Dün Şırnak Valiliği, saat 23.00 itibariyle sokağa çıkma yasağı
uygulanacağını ilan eder etmez, mahalleleri hendek kazılarak
YDGH'nin mevzisi haline getirilmiş olan vatandaşlar, dondurucu
soğuğa rağmen alabildikleri eşyalarını alıp yola koyuldular.
PKK'lı teröristler, Nusaybin ve İdil caddelerinde durdurdukları
araçların kontak anahtarlarına el koyarak göç dalgasına yine
bildikleri tek yol olan zorbalıkla engel olmaya çalışsa da, yaya
olarak ilçeyi terk edişler devam etti. Bir insanın evini, yuvasını,
düzenini geride bırakıp yollara düşmesi kolay mı? PKK, hayatı bu
derecede yaşanmaz kıldığı, çoluk çocuk, yaşlı veya kadın demeden
herkesin canını tehlikeye attığı için sivillere göç etmekten başka
bir yol bırakmıyor.
Yine dün, Diyarbakır'da da, her seferinde "halkımız" diye ağzını
doldura doldura konuşan HDP'liler, halklarının barış içinde yaşama
hakkına değil, Kandil'in hendek savaşına cephane taşımakla
meşguldüler. HDP ve DBP çağrısıyla yapılan kontak ve kepenk kapatma
eylemi sayesinde hayat felç oldu.
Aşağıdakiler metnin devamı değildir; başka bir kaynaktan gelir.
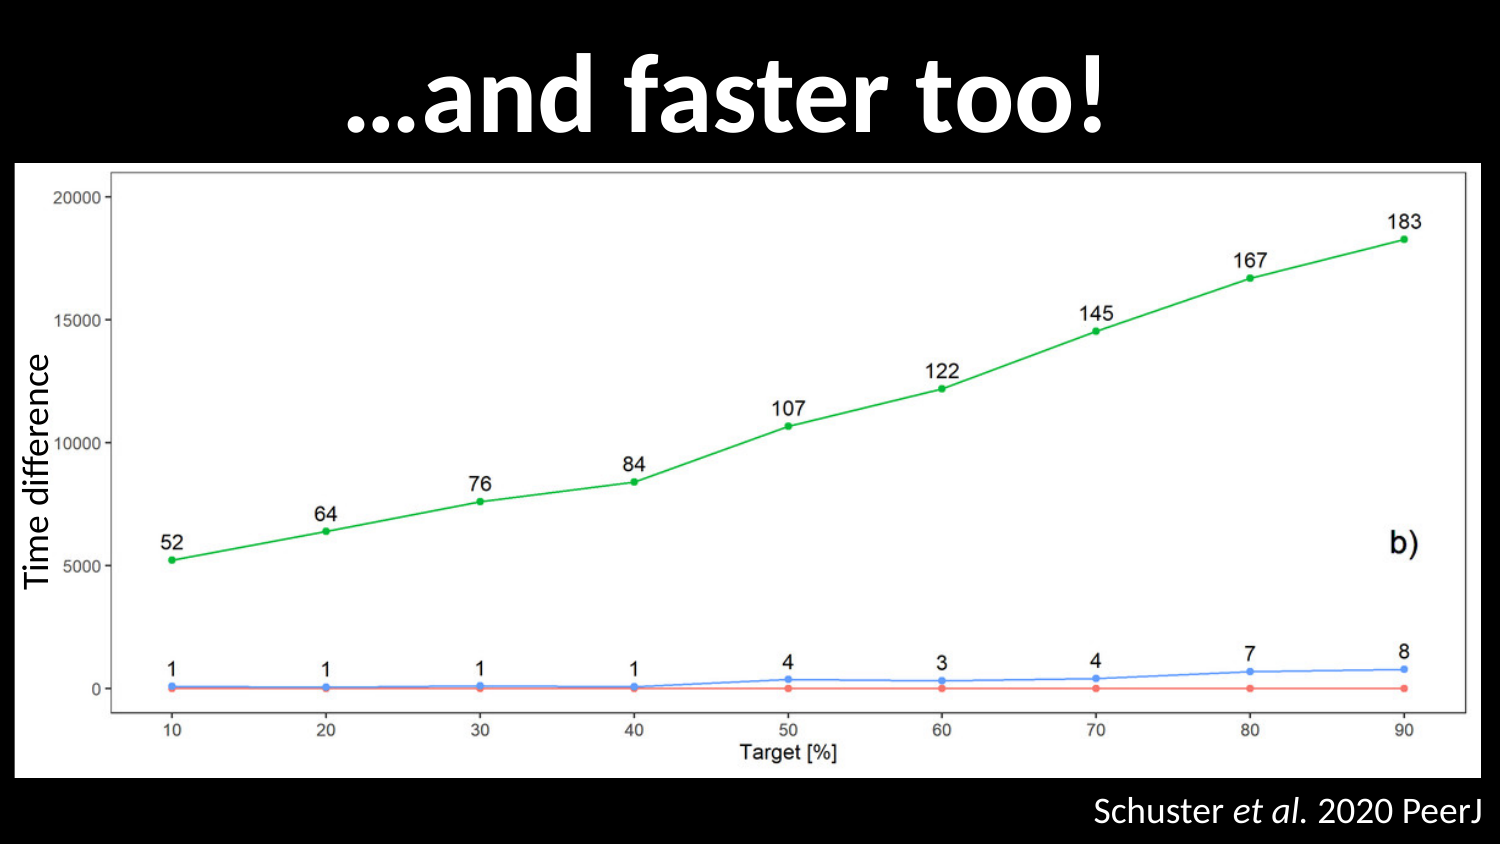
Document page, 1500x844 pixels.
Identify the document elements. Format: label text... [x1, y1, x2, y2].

text_box Schuster et al. 2020 PeerJ [1078, 778, 1498, 838]
text_box …and faster too! [326, 12, 1127, 162]
text_box Time difference [3, 338, 9, 606]
picture [14, 163, 1482, 779]
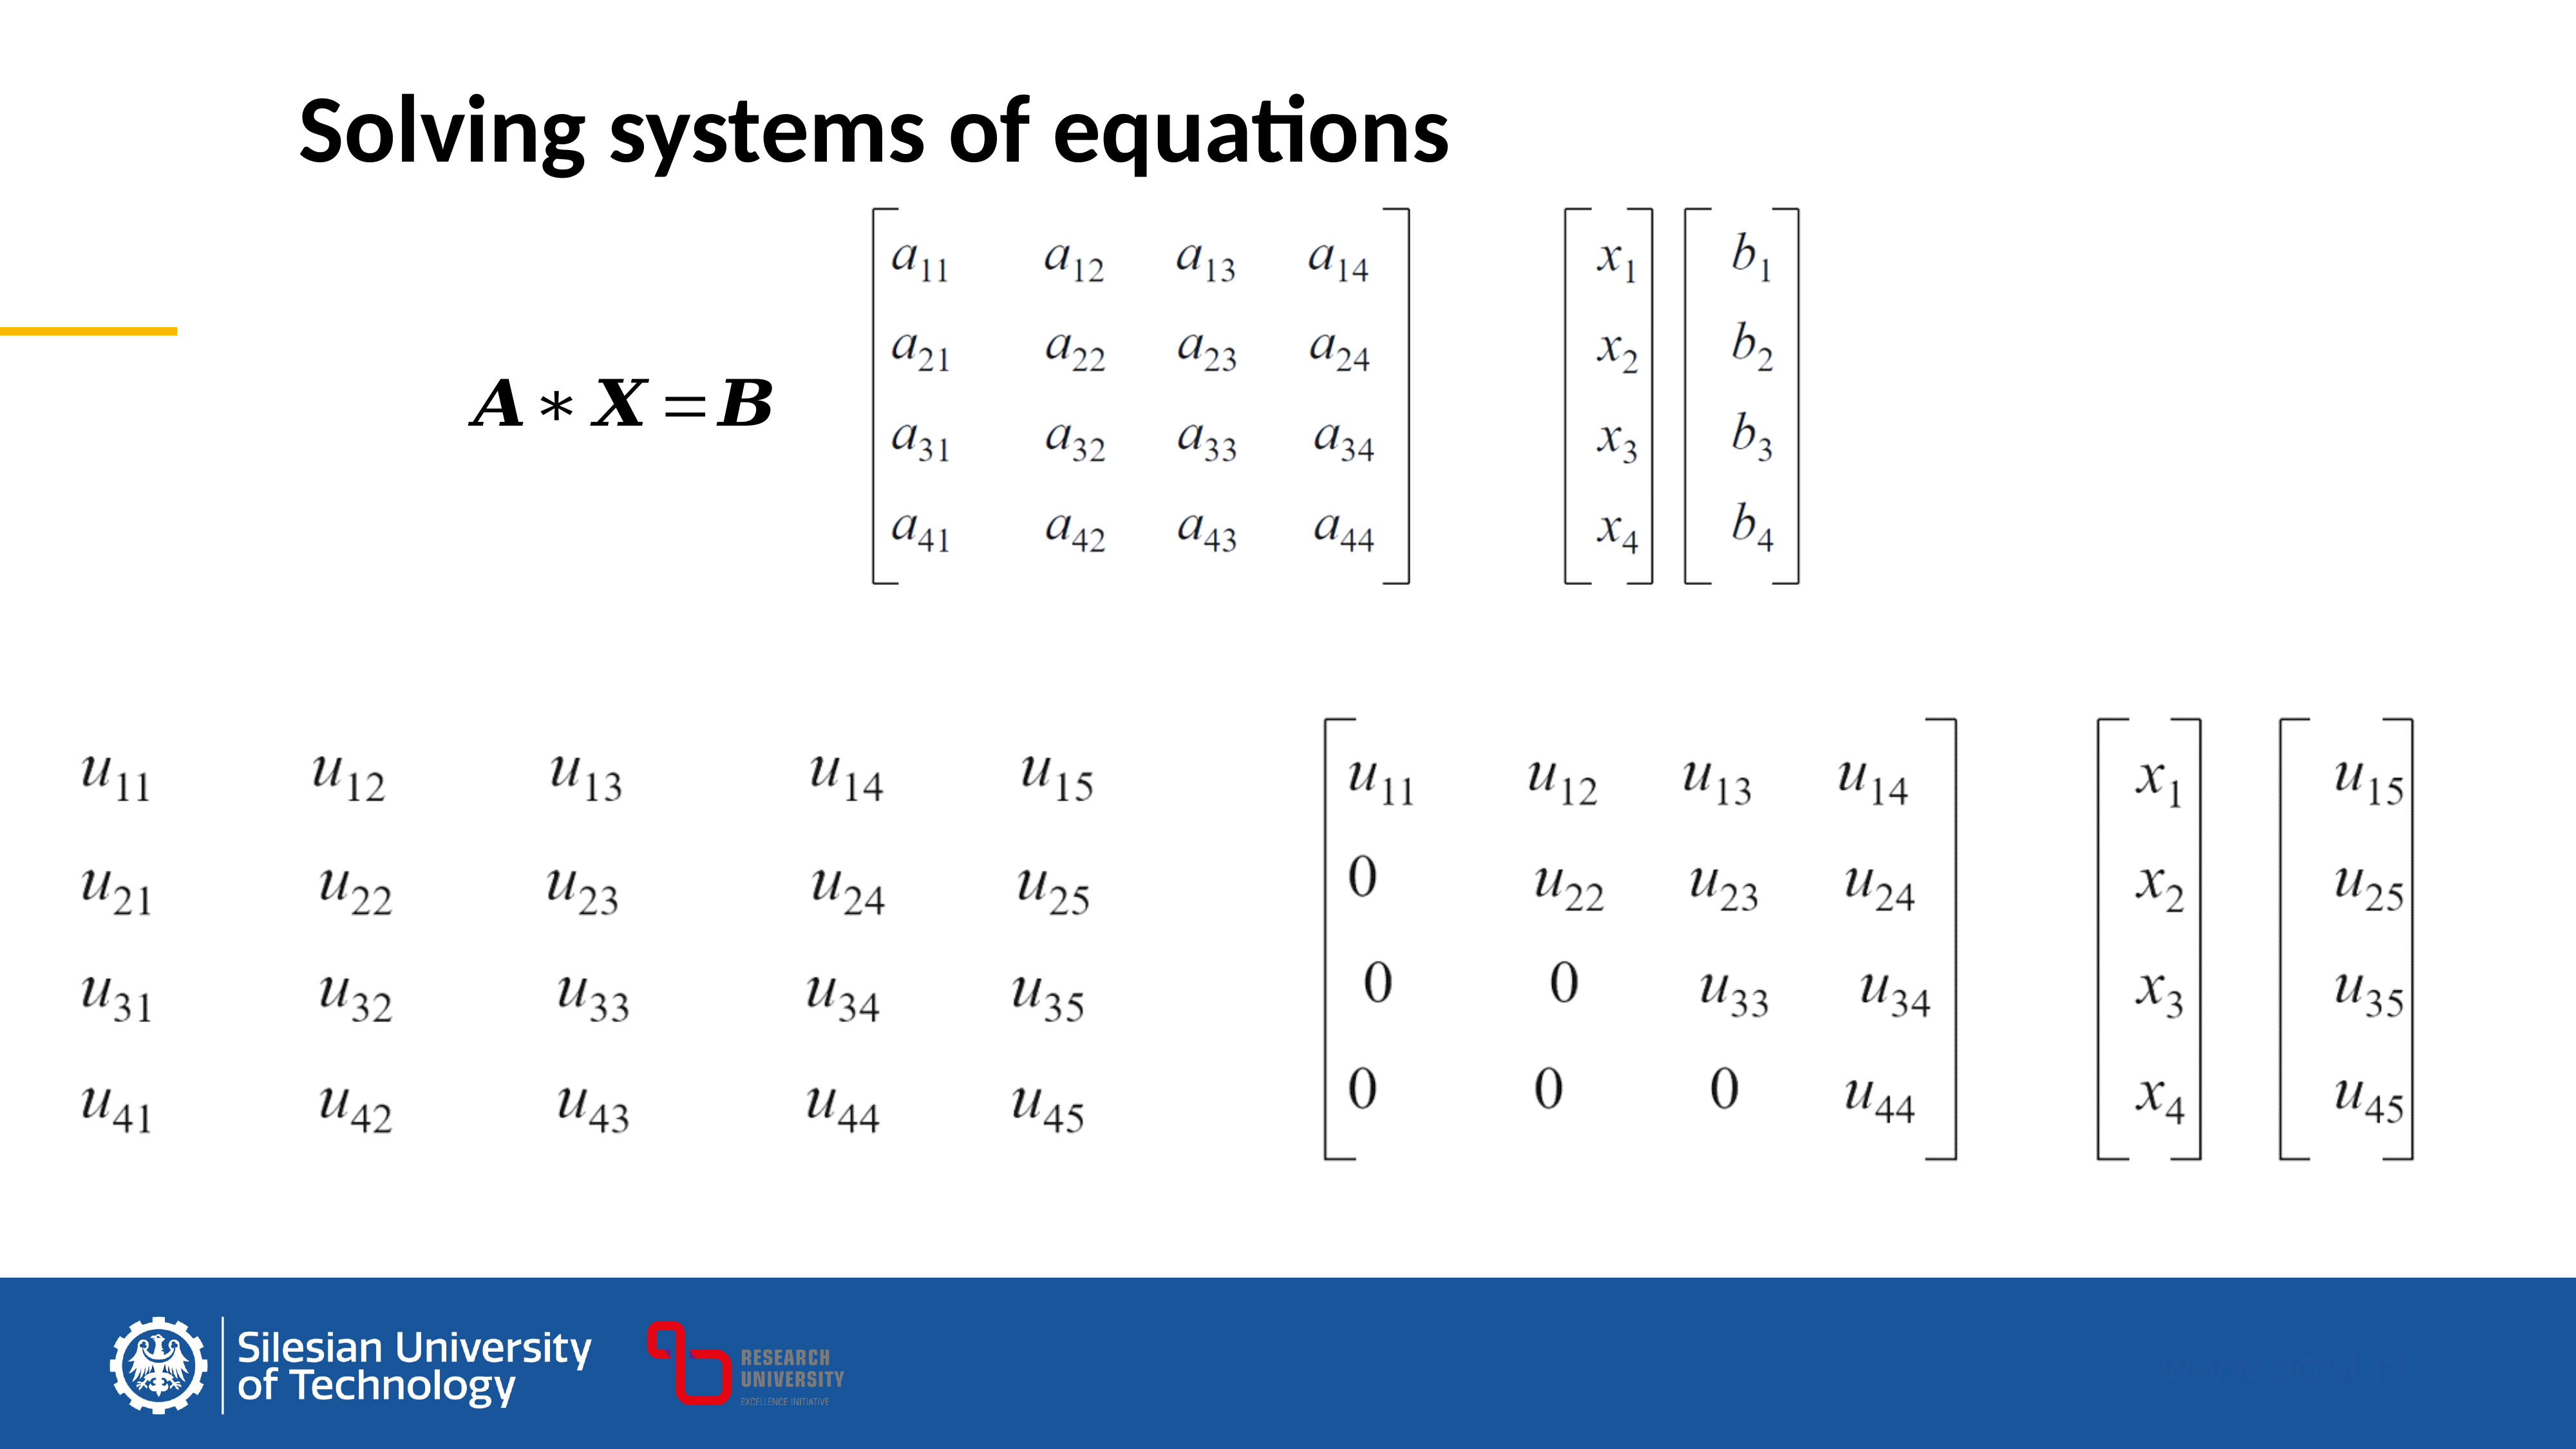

HDP'li belediyeye ait araçlar
çalışmayınca toplu taşıma nerdeyse yapılamadı. Aileler çocuklarını
okula gönderemedi.
Bağlar ve Yenişehir gibi ilçelerde bir araya gelerek, uyarılara
rağmen izinsiz yürüyüş düzenleyen, güvenlik güçlerine taş,
molotofkokteyli ve ses bombalarıyla saldıran gruplara biber gazıyla
müdahale edildi. Bazı göstericiler gözaltına alındı.
O sırada, 'sivil siyasetçi' olan HDP'li vekil Pervin Buldan, aynen
şu cümleleri yazdı ve sosyal medyada paylaştı : "Bırakıp
gitmeyeceksin. Terk etmeyeceksin. Bir gün geri dönmek istersen yüz
bulamayabilirsin..."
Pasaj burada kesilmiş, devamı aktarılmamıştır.